Some fungi feed on the remains of dead organisms, like rotting trees. Other fungi are parasites that break down the chemicals in living organisms. For example, athlete's foot is a disease caused by a fungus that feeds on chemicals in a person's skin. Dutch elm disease is caused by another fungus that feeds on elm trees. It eventually kills the trees.

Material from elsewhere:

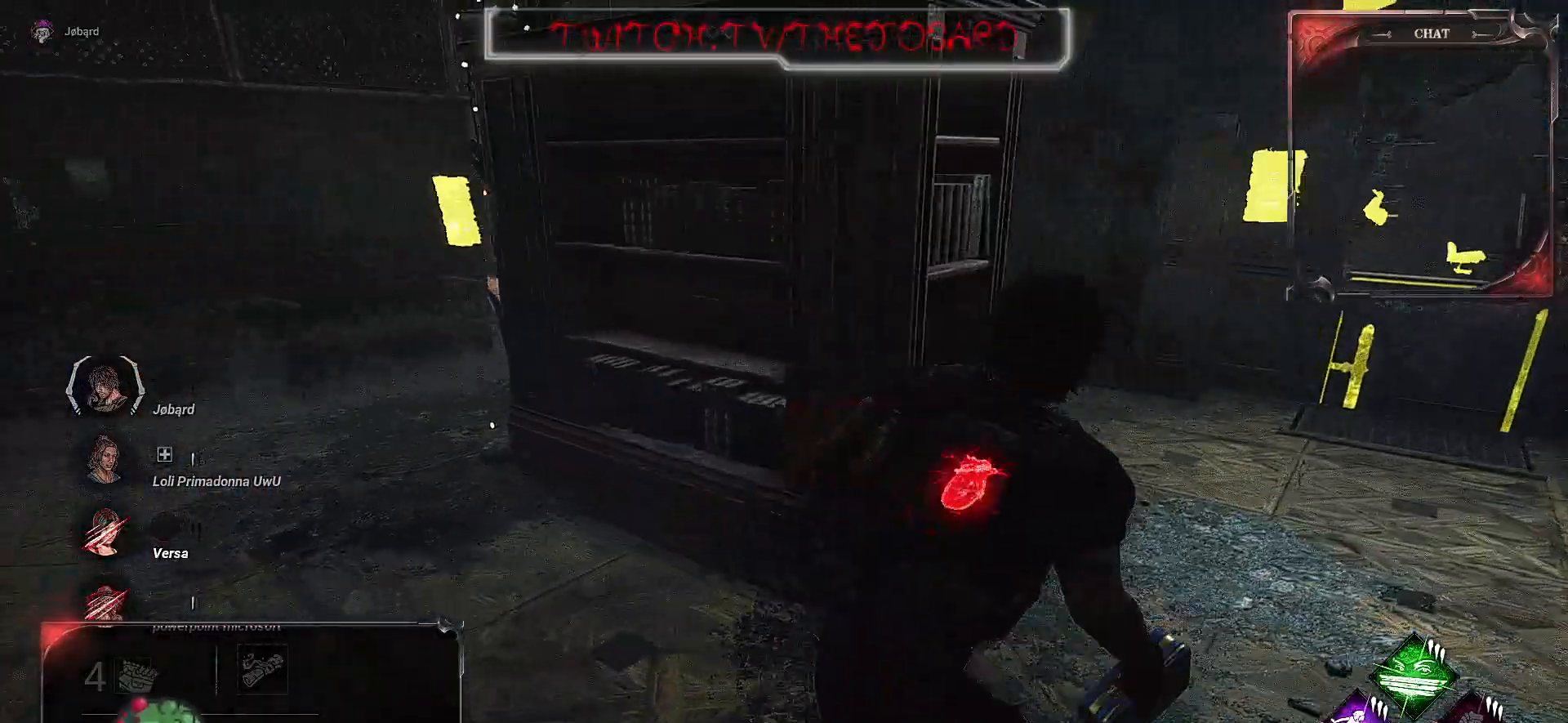
{"keys": ["d", "s"], "mouse": [], "events": [[500, "s", "down"]]}
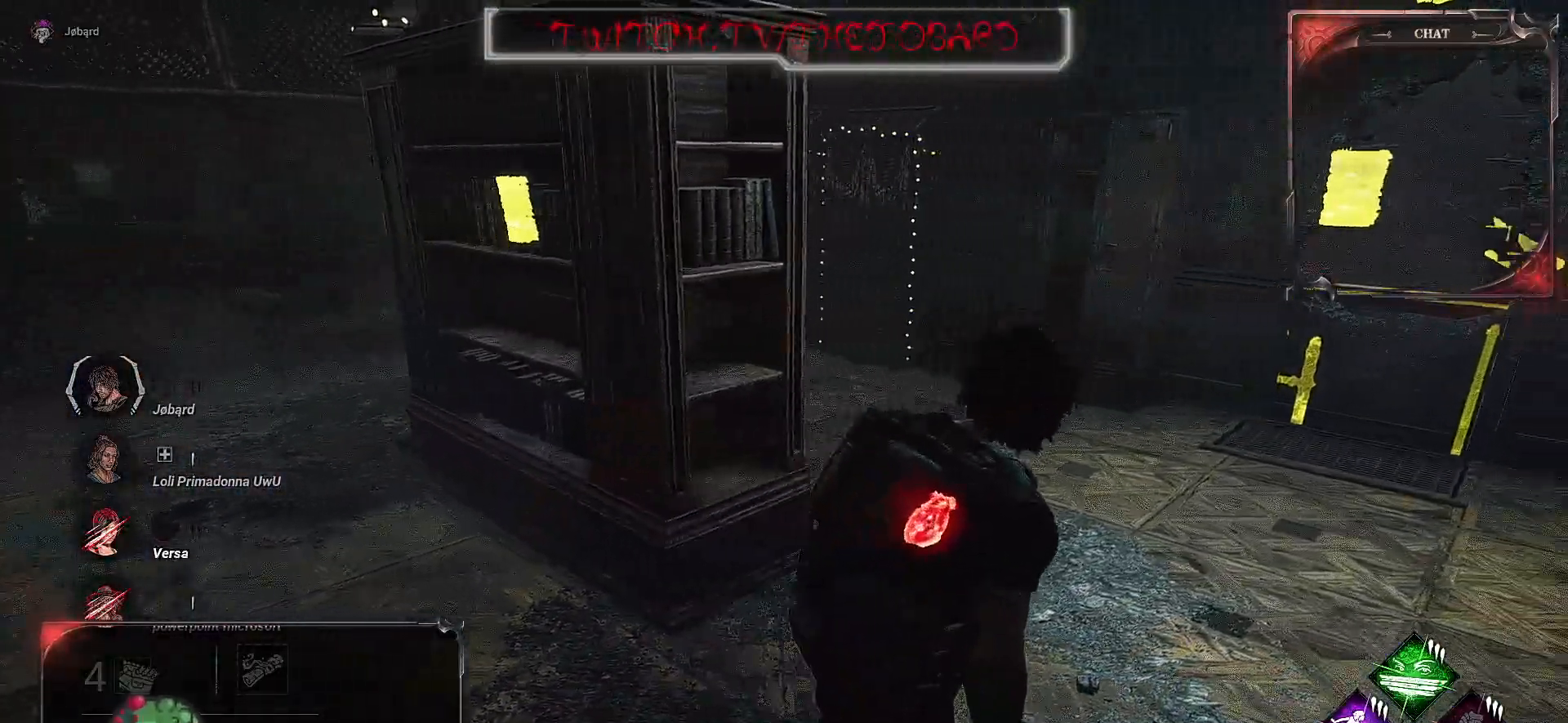
{"keys": ["q", "s"], "mouse": [], "events": [[84, "q", "down"], [234, "d", "up"]]}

Fungi play an important role as decomposers on Earth. Some cause disease, and some fight disease. Others neither help nor hurt the other organisms that live near them. Many fungi live in the soil and break down dead plant matter. This process adds important nutrients to the soil. Many fungi provide food for people. Bakers add yeast to bread dough to make it rise. Yeast cells use the sugar in the dough for food. This process produces carbon dioxide gas. The gas forms bubbles which cause the dough to rise. You see these bubbles as holes in a slice of bread. Without yeast, bread would be flat and solid. Yeast is also used to make wine and beer. Some molds are used in making cheese. Many people enjoy eating mushrooms. Some mushrooms are harmless to us, but some can be poisonous. You should never pick or eat wild mushrooms.